__Work instruction__
Reproduce every entry that follows word for word, but omit the images.

__Information provided__
=== Begin Enclosure ===

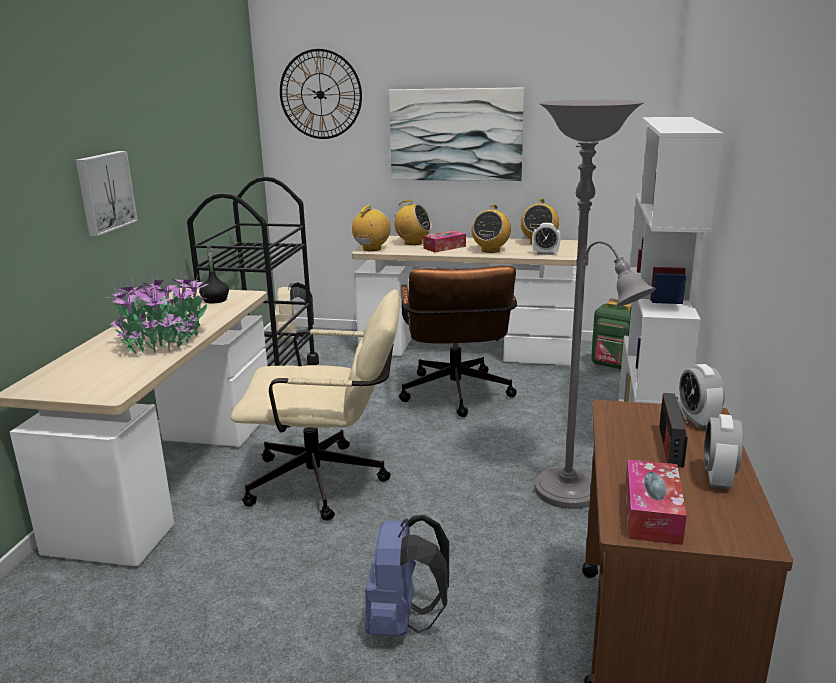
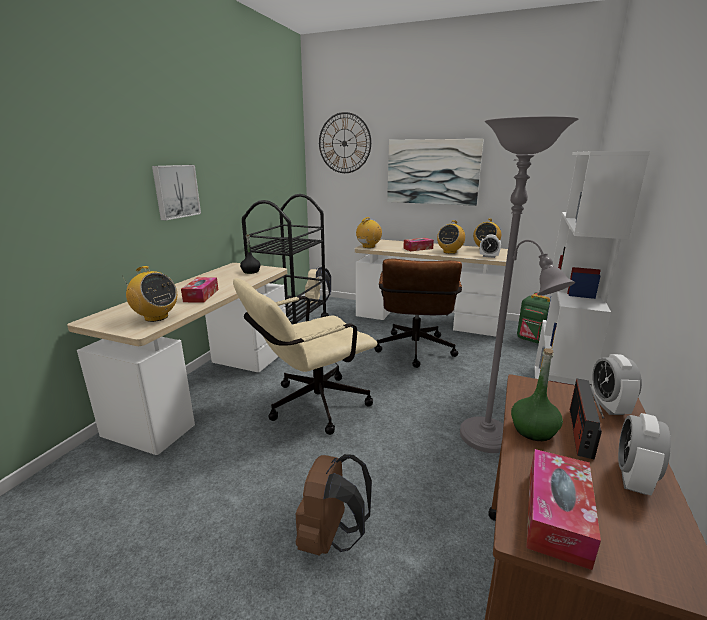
camera: 10 degrees right, 0 degrees up
(164, 341) = (201, 295): potted plant -> tissue box
(329, 482) = (310, 406): beige office chair -> beige office chair turned 135 degrees clockwise
(403, 622) = (331, 538): blue backpack -> brown backpack
(413, 243) = (397, 244): radio -> radio (156, 317)
(625, 450) = (533, 430): none -> green bottle

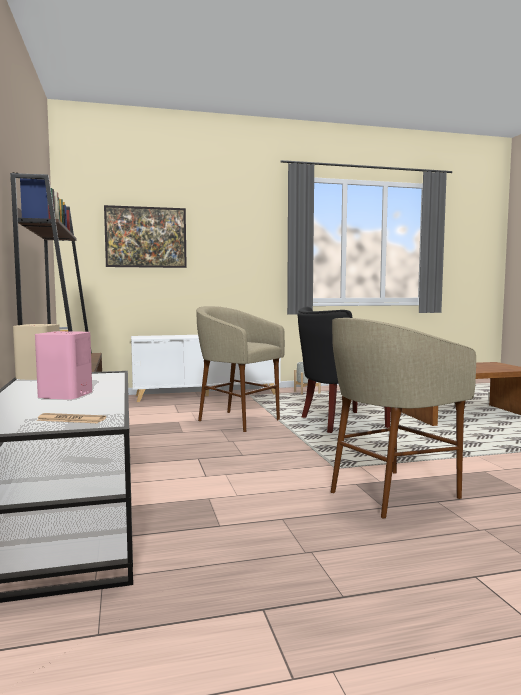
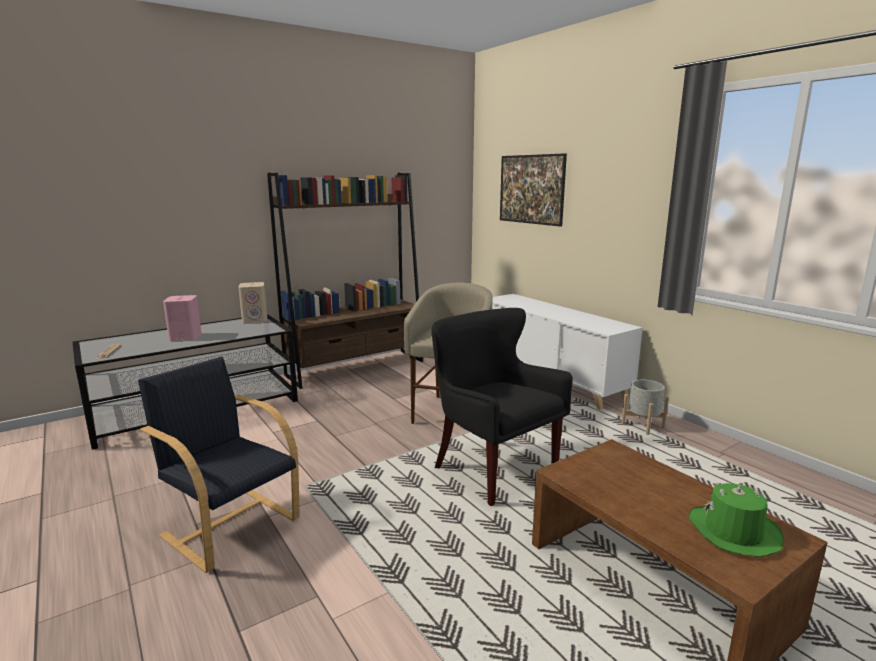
camera: 70 degrees right, 10 degrees up
(391, 494) = (230, 526): beige stool -> black armchair
(491, 366) = (733, 532): none -> green hat

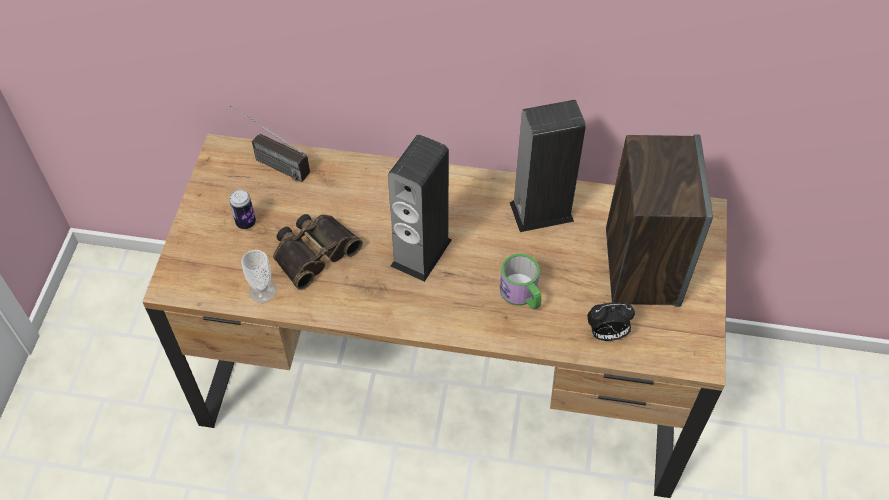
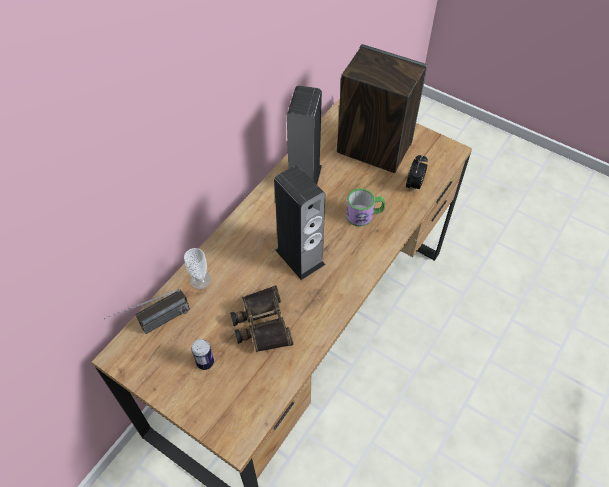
camera: 65 degrees left, 0 degrees up
(262, 291) = (279, 372): cup -> cup (200, 280)

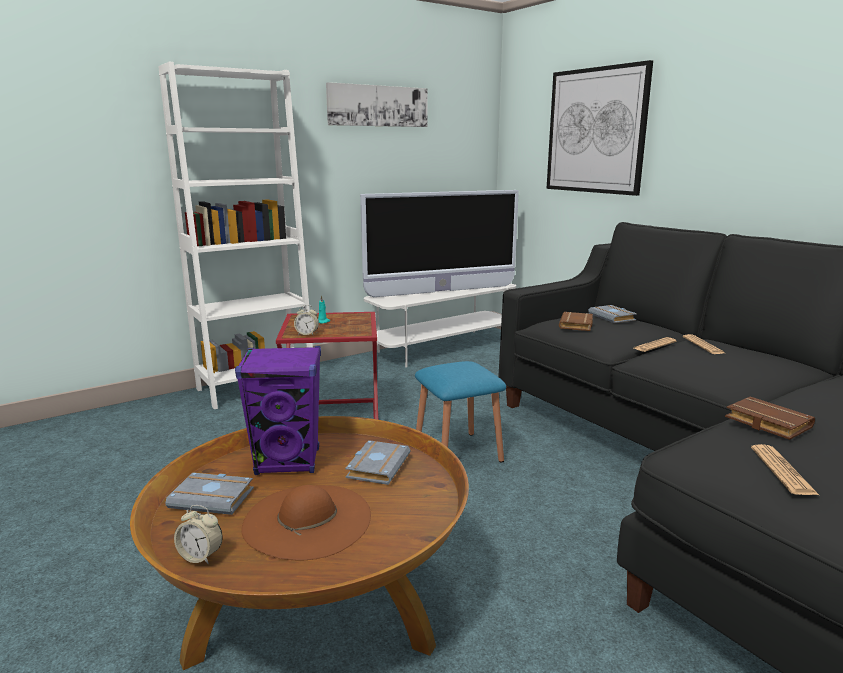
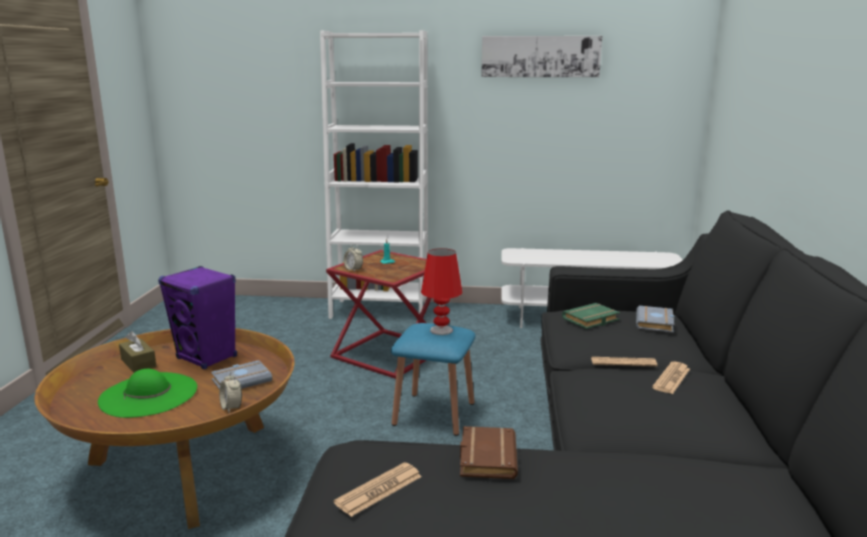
camera: 40 degrees right, 0 degrees up
(201, 556) = (77, 389): alarm clock -> alarm clock (231, 408)
(214, 498) = (138, 363): grey book -> brown tissue box
(307, 520) = (149, 394): brown hat -> green hat
(441, 291) = (588, 257): television -> none
(463, 366) = (441, 330): none -> red table lamp
(577, 325) = (591, 320): brown book -> green book
(596, 131) = (763, 90): picture -> none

=== End Enclosure ===

__Exercise result__
camera: 10 degrees right, 0 degrees up
(164, 341) = (201, 295): potted plant -> tissue box
(329, 482) = (310, 406): beige office chair -> beige office chair turned 135 degrees clockwise
(403, 622) = (331, 538): blue backpack -> brown backpack
(413, 243) = (397, 244): radio -> radio (156, 317)
(625, 450) = (533, 430): none -> green bottle

camera: 70 degrees right, 10 degrees up
(391, 494) = (230, 526): beige stool -> black armchair
(491, 366) = (733, 532): none -> green hat

camera: 65 degrees left, 0 degrees up
(262, 291) = (279, 372): cup -> cup (200, 280)

camera: 40 degrees right, 0 degrees up
(201, 556) = (77, 389): alarm clock -> alarm clock (231, 408)
(214, 498) = (138, 363): grey book -> brown tissue box
(307, 520) = (149, 394): brown hat -> green hat
(441, 291) = (588, 257): television -> none
(463, 366) = (441, 330): none -> red table lamp
(577, 325) = (591, 320): brown book -> green book
(596, 131) = (763, 90): picture -> none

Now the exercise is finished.